This is a big topic, so the advice below is not meant to be comprehensive; but more of generaly troubleshooting walkthrought that you can use to try to identify the problem.
Disk performance generally is measured in the disk latency we are experience for reads and writes. For reads going to disk we would like to have disk latency between 8 – 15 ms (measured by Avg. Disk Sec/Read) and for writes with cache backup we would like disk latency to bet between 4 – 8 ms (measured by Avg. Disk Sec/Write). In addition to these we need to understand how my IOPS (Input/Outputs Per Second) are being generated on the server. These counters can be measured by (Disk Reads/Sec, Disk Writes/Sec, and Disk Transfers/sec).
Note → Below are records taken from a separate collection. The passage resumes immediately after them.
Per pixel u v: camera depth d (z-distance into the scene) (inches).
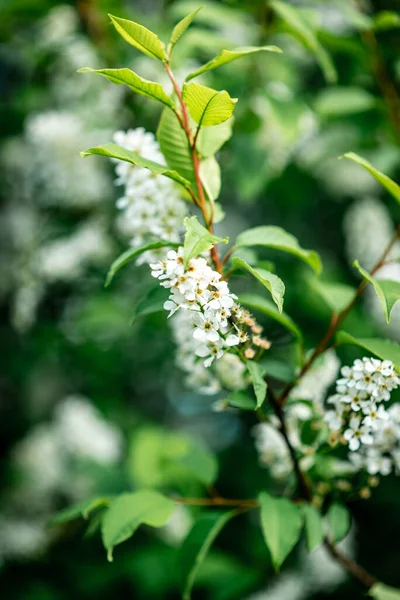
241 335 22.2
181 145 23.3
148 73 31.6
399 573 36.5
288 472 25.3
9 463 41.8
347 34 33.4
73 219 38.0
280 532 23.1
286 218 43.8
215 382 24.8
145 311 23.4
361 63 33.9
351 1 32.3
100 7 34.5
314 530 23.5
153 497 24.0
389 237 37.2
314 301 34.7
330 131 35.7
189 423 52.8
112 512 23.6
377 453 24.1
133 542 36.2
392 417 23.8
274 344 34.9
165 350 40.7
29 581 36.6
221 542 37.9
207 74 31.9
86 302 39.6
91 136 34.2
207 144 23.4
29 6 35.8
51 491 40.1
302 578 33.0
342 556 25.7
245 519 39.0
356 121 34.4
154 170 22.2
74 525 38.8
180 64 31.3
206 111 22.2
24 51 40.3
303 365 24.4
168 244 22.8
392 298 23.0
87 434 38.3
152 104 33.8
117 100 34.3
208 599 31.8
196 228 21.4
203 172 23.5
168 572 32.4
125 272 38.4
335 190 38.6
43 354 40.5
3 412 45.0
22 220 41.9
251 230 23.5
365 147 35.2
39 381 44.9
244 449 43.8
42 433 41.9
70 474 39.3
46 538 38.1
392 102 31.9
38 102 38.9
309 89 37.4
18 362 40.9
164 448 30.3
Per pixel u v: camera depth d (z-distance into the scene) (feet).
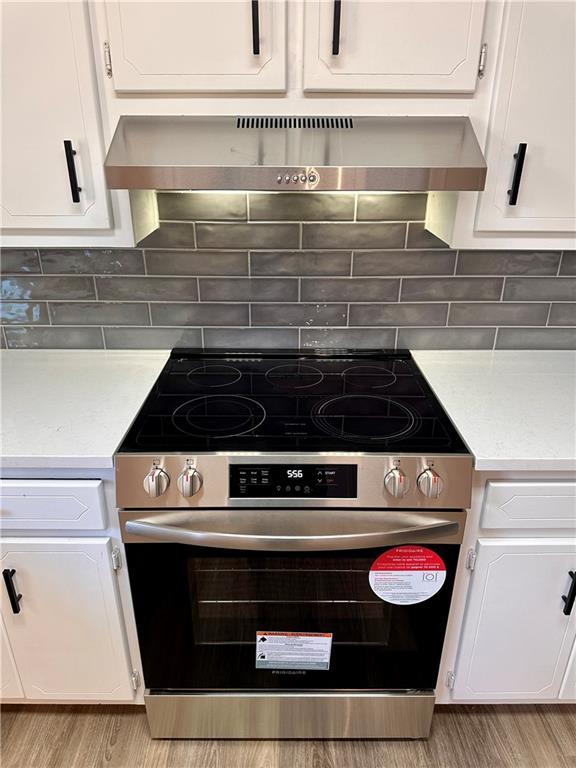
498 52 3.82
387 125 3.93
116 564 4.22
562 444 3.98
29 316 5.50
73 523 4.07
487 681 4.76
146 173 3.49
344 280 5.40
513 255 5.27
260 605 4.35
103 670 4.67
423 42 3.77
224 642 4.51
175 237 5.19
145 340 5.60
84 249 5.22
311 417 4.36
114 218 4.39
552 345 5.59
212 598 4.33
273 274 5.36
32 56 3.79
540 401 4.63
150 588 4.21
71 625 4.45
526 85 3.91
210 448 3.89
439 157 3.57
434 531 3.92
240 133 3.79
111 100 3.95
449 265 5.32
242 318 5.56
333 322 5.57
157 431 4.14
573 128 4.05
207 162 3.48
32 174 4.17
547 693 4.83
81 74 3.85
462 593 4.39
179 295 5.44
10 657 4.60
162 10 3.67
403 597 4.27
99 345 5.60
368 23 3.70
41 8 3.66
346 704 4.78
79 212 4.31
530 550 4.17
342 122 3.95
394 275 5.37
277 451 3.85
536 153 4.13
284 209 5.09
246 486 3.85
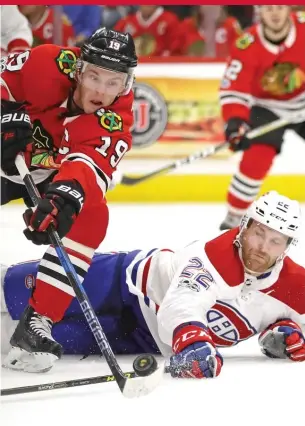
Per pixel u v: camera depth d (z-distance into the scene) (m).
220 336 7.11
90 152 6.79
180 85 16.11
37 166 7.57
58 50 7.27
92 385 6.44
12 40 12.41
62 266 6.73
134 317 7.28
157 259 7.14
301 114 13.84
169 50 17.67
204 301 6.78
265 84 13.64
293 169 16.47
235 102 13.20
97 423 5.61
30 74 7.25
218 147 13.47
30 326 6.75
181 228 13.79
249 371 6.84
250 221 6.80
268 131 13.64
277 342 7.12
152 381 5.73
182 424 5.62
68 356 7.27
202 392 6.28
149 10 17.52
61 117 7.27
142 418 5.71
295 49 13.46
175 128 16.22
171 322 6.71
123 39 6.80
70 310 7.17
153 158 16.25
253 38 13.24
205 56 17.34
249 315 7.04
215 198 16.45
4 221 13.66
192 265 6.88
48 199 6.46
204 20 17.34
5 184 7.78
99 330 6.02
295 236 6.79
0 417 5.72
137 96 16.08
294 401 6.12
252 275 6.89
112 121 6.88
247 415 5.82
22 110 7.22
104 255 7.34
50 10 15.68
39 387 5.99
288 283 6.99
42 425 5.57
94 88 6.82
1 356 7.11
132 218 14.61
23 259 10.80
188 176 16.38
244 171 13.66
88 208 6.84
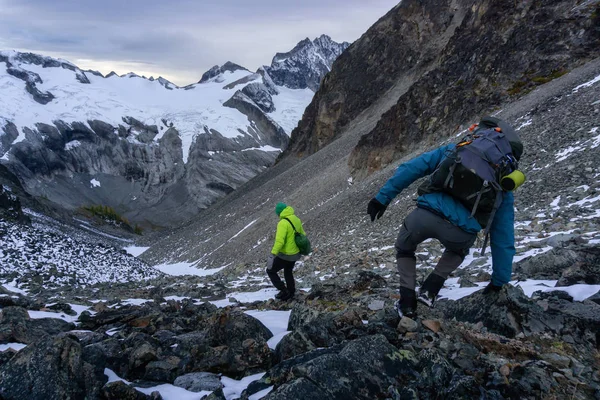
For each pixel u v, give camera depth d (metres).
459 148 3.84
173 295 10.33
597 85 27.31
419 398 2.97
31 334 4.78
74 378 3.07
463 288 6.34
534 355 3.68
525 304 4.24
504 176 3.78
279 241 8.21
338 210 39.47
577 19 40.78
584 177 16.22
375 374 3.14
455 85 46.75
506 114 34.00
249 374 3.75
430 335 3.87
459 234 3.81
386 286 7.21
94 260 24.94
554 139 23.06
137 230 177.50
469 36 52.47
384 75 98.06
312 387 2.93
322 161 83.31
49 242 24.19
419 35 97.19
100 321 5.95
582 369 3.51
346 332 4.14
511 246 4.29
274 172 117.25
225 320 4.31
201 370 3.79
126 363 3.88
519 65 41.75
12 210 42.88
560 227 10.64
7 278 14.49
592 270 5.31
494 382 3.22
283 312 5.93
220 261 57.91
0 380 2.99
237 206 95.00
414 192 28.62
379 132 52.75
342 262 14.59
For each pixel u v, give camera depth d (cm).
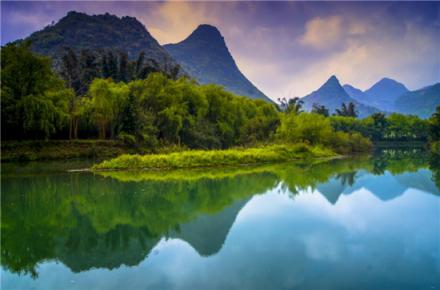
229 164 4700
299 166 4650
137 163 4134
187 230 1798
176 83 6419
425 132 11438
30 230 1802
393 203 2391
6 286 1182
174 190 2827
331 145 7044
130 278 1240
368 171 4094
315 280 1195
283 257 1409
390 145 11006
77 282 1210
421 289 1125
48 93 4925
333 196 2616
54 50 17225
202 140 6103
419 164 4900
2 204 2312
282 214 2102
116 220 1988
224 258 1405
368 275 1239
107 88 5472
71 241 1641
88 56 10112
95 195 2605
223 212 2148
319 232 1723
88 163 4509
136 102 5722
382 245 1545
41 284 1197
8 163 4378
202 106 6488
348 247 1515
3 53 4719
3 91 4516
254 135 6975
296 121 6919
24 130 4709
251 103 8206
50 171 3794
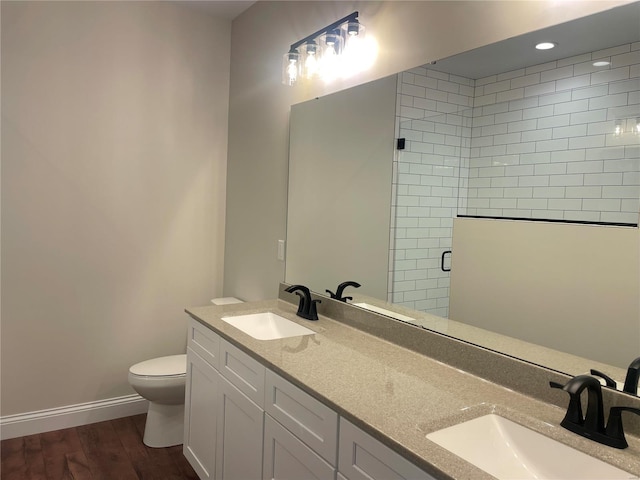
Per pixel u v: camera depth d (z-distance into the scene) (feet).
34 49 8.79
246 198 10.41
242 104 10.56
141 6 9.87
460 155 5.49
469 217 5.38
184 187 10.67
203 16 10.66
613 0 4.18
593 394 3.81
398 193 6.40
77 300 9.57
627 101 4.03
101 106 9.53
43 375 9.31
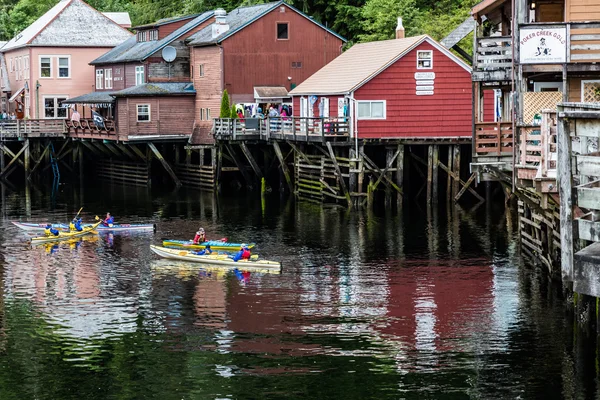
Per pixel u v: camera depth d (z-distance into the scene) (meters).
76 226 54.53
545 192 32.97
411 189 69.81
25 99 104.50
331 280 41.81
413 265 44.53
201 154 77.94
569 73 41.09
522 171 35.59
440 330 34.00
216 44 77.81
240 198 71.06
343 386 28.98
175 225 57.97
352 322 35.22
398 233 52.97
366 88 62.72
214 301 38.53
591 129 24.88
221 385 29.28
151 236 54.16
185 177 81.62
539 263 43.44
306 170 68.25
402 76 62.97
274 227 56.16
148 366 31.00
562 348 31.69
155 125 80.62
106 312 37.12
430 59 63.12
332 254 47.56
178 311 37.12
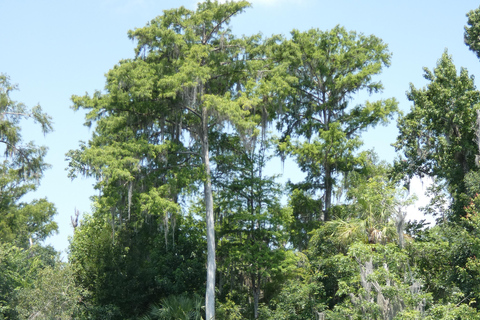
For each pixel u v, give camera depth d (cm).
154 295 3925
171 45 3769
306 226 4103
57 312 3566
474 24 3981
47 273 3706
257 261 3706
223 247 4009
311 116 4322
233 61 3859
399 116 3872
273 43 3966
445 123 3522
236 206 3972
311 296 3234
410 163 3722
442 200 3588
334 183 4106
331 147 3947
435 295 2883
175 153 3822
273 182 3969
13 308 3641
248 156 4112
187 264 3912
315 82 4394
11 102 4294
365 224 3025
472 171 3200
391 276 2541
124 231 4156
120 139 3734
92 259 4022
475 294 2639
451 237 2886
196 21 3875
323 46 4331
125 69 3512
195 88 3497
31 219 4312
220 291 3988
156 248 4050
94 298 3869
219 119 3553
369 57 4316
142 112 3722
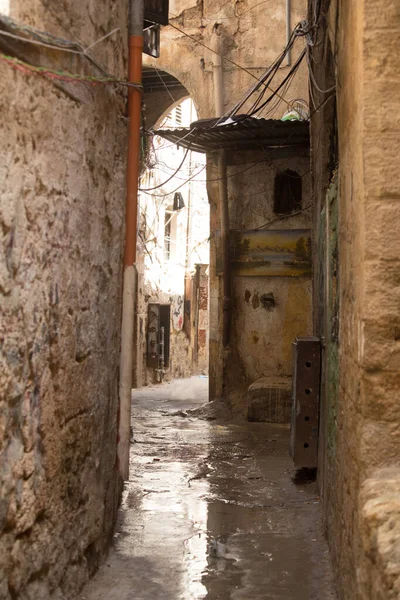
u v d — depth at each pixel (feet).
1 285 9.95
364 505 9.89
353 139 12.34
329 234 18.34
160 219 71.10
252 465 28.19
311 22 27.84
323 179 23.15
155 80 57.11
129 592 14.30
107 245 15.75
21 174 10.59
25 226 10.79
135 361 63.41
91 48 14.28
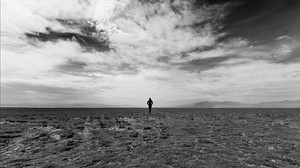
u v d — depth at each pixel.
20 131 30.14
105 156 17.45
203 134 27.02
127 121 45.09
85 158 17.19
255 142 22.06
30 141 23.84
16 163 16.36
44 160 17.09
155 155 17.42
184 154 17.48
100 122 42.72
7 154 19.25
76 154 18.55
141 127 34.28
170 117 55.75
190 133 27.91
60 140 24.23
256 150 18.84
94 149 20.09
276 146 20.34
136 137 25.53
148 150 18.91
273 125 35.44
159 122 41.78
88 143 22.67
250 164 15.20
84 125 37.28
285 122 40.16
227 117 54.34
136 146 20.72
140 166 14.93
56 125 36.75
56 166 15.49
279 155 17.25
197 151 18.41
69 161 16.73
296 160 15.87
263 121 42.34
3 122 41.81
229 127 33.19
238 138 24.20
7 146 22.03
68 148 20.55
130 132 29.31
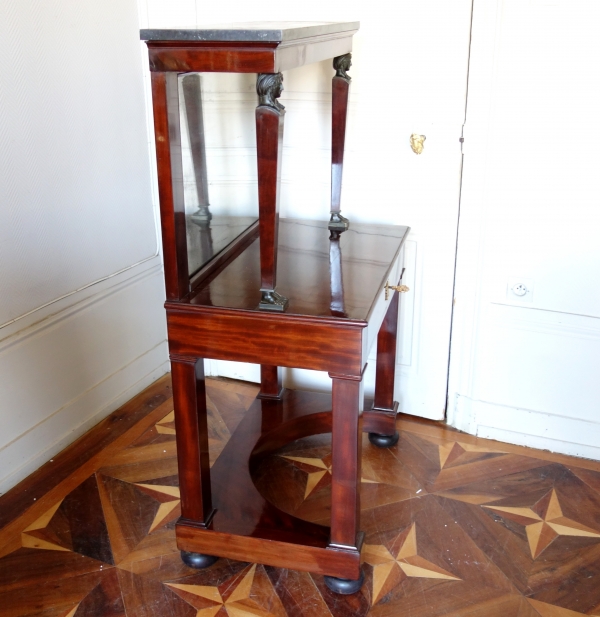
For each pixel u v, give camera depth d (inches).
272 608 63.2
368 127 85.1
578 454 86.9
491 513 75.8
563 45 73.2
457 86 79.4
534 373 86.2
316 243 77.6
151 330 103.7
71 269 85.4
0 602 63.4
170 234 56.2
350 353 56.2
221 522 66.6
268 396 89.1
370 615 62.2
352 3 81.4
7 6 71.1
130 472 82.8
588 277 80.0
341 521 62.2
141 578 66.6
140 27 92.0
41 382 82.9
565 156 76.6
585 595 64.6
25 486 79.9
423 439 90.4
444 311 88.9
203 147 67.9
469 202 82.9
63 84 79.8
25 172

We need to understand the IOPS because generally there is upper limit on amount of IOPS a disk can handle. For example a 15000 RMP disk can handle approx. 150 – 225 IOPS/sec; or if we are working with SAN then undestanding the ture volume can be benfical. It might be difficult to assess how many IOPS your SAN can support; however you can have an intelligent discussion if you know what are the IOPS you are generating.
For SAN communication through Fiber Channel, we have to also consider the HBA Queue Deapth Setting. By default HBA cards Queue Depth Length now days is set to 32. Which is usually sufficient, however we can use SQLIO (stress testing tool) and SQLIOSIM (testing San/server with similar I/O patterns as SQL will generate), to test other settings; in some cases higher HBA queue depth setting can lead to better performance. Recommend working with SAN and HBA vendor to figure out best setting for you.
After this we have the throughput being generated, we can look how many bytes are being transferred per second (Avg. Disk Bytes/Transfer). This can help us assess the total data being pushed through HBA (Fiber Channel) or Network (iSCSI). A 4Gbs HBA can support 476MB/s throughput at MAX; a 10Gbs can support 1192MB/s throughput at MAX. However both these methods have limitations defined by the fiber and switches they must travel through and the speed negotiate.
We also like to look at the Avg. Disk Queue Length for both Reads and Writes (Avg. Disk Read Queue Length, Avg. Disk Write Queue Length, and Avg. Disk Queue Length). It is hard define a range for these values because this calculation used to be done by knowing the number of spindles assigned to a LUN. However in most modern SANs that is difficult to assess. That said, it is still important this number is large like 30 or 40+; that still represents an issue. If that happens you should see multiple I/O stalls in SQL Server and disk latency should be poor.
These counters together with underline hardware configuration understand can be used to understand the bottlenecks on the disk subsystem. For example, lets say we have a blade center enclouser with 16 servers. Which has 4 HBA cards, each being 4Gbs (total throughput of 1904MB/s) being shared amount 16 servers in total. However each server in blade center can access at most two HBA at any given time, therefore each server effective throughput is limited to 952MB/s. So therefore 952MB/s is being shared by at least 8 servers within the enclosure; without knowing the other server workload and assuming equal distribution; we are left with final bandwidth limitation of 119MB/s per blade centre server. Therefore having understanding of underlying hardware can help use runderstand the numbers we collected; are they an issue or they with in acceptable parameters.
Other indication of the I/O subsystem bottle neck is we start seeing stalled I/O messages with in SQL Server error logs. In addition to this you can also see stall i/o requests with in SQL Server DMVs (sys.dm_io_pending_io_requests) and the waits being generated on disk by looking at latch waits in (sys.dm_os_wait_stats or sys.dm_os_latch_stats).